The Main Point: Chartwells meal trade rules, restrictions unfair
Chartwells’ policy of limiting meal trade usage to three per transaction is unfair to students.

Imagine being forced to order and pay for five pizzas from a specified restaurant. However, upon arrival, the restaurant only provides three, keeps the cash and says the other two can be picked up later.
That is essentially Chartwells’ meal trade policy, and it is not fair.
According to a Sept. 11 University Star article, Leslie Bulkley, resident district manager of Chartwells, said the reason this policy is in place is to keep high traffic vendors from running out of food.
Imagine if any other restaurant in America had a policy like this. Gil’s would limit the number of Manske rolls a person could purchase, and Grin’s would control the number of burgers that could be on a single ticket. People would not eat there anymore, and the restaurants would likely go out of business.

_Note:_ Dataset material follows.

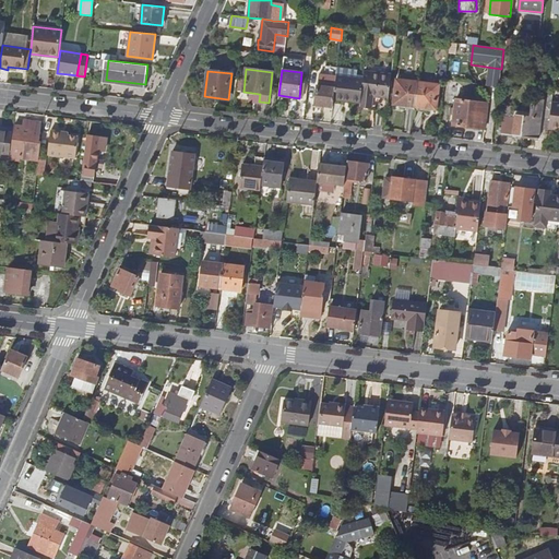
[(389,94),(391,73),(365,71),(364,79),(360,102),(360,105),(371,106),(373,95),(389,96),(389,94)]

Unfortunately, choice does not exist in the world of meal trades. The university requires that all freshmen living on campus purchase meal trades, which come in bundles that range in price from $250 to $1,200. Meal trades are only good at on-campus dining locations.
If a restaurant kept running out of food at peak hours, the employees would expand their operations and make more food for customers.

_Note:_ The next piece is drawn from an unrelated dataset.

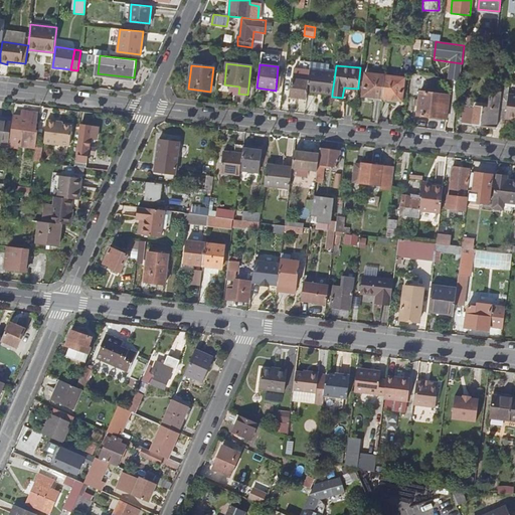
[(307,98),(308,91),(310,70),(294,68),(293,79),(290,97),(307,98)]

Bulkley said Chartwells cannot do that because there are limits as to how long food can sit out before being purchased, but that argument is confusing. If students are buying a lot of food at rapid rates, especially if they want to buy multiple meals at once, then food would not be sitting out long at all.

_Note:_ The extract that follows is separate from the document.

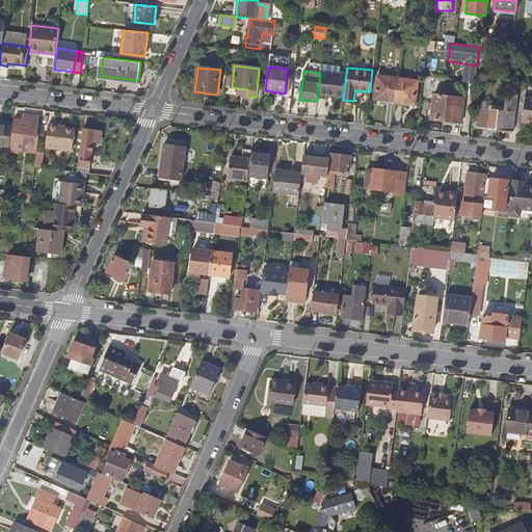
[(346,75),(320,72),(320,73),(318,94),(343,97),(346,75)]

The university has nothing to gain by making more food. If anything, it would lose money by buying more equipment and food to meet the demands of students. Texas State is making the same profit whether those meal swipes get used or not.
That profit is no small number. According to a Nov. 18, 2010 University Star article, Texas State kept students’ money for 92,236 unused meal trades left at the end of the spring semester that year. And meal trades can be worth as much as $6.88.
The administration might counter that students can always go to the back of the line to pay for more meal swipes after waiting again. However, this is an inconvenience, especially to students who want to treat a group of friends to the food they have already purchased in their meal plans.
The university has nothing to lose by denying students the food for which they have already paid.
The money is already in Texas State and Chartwells’ pockets. The biggest losers are the students.
The only way to make this situation right is for the university to stop limiting the number of meal trades students can use at one time or to let meal trades roll over from spring to fall so students have ample time to use the meal trades they were required to purchase.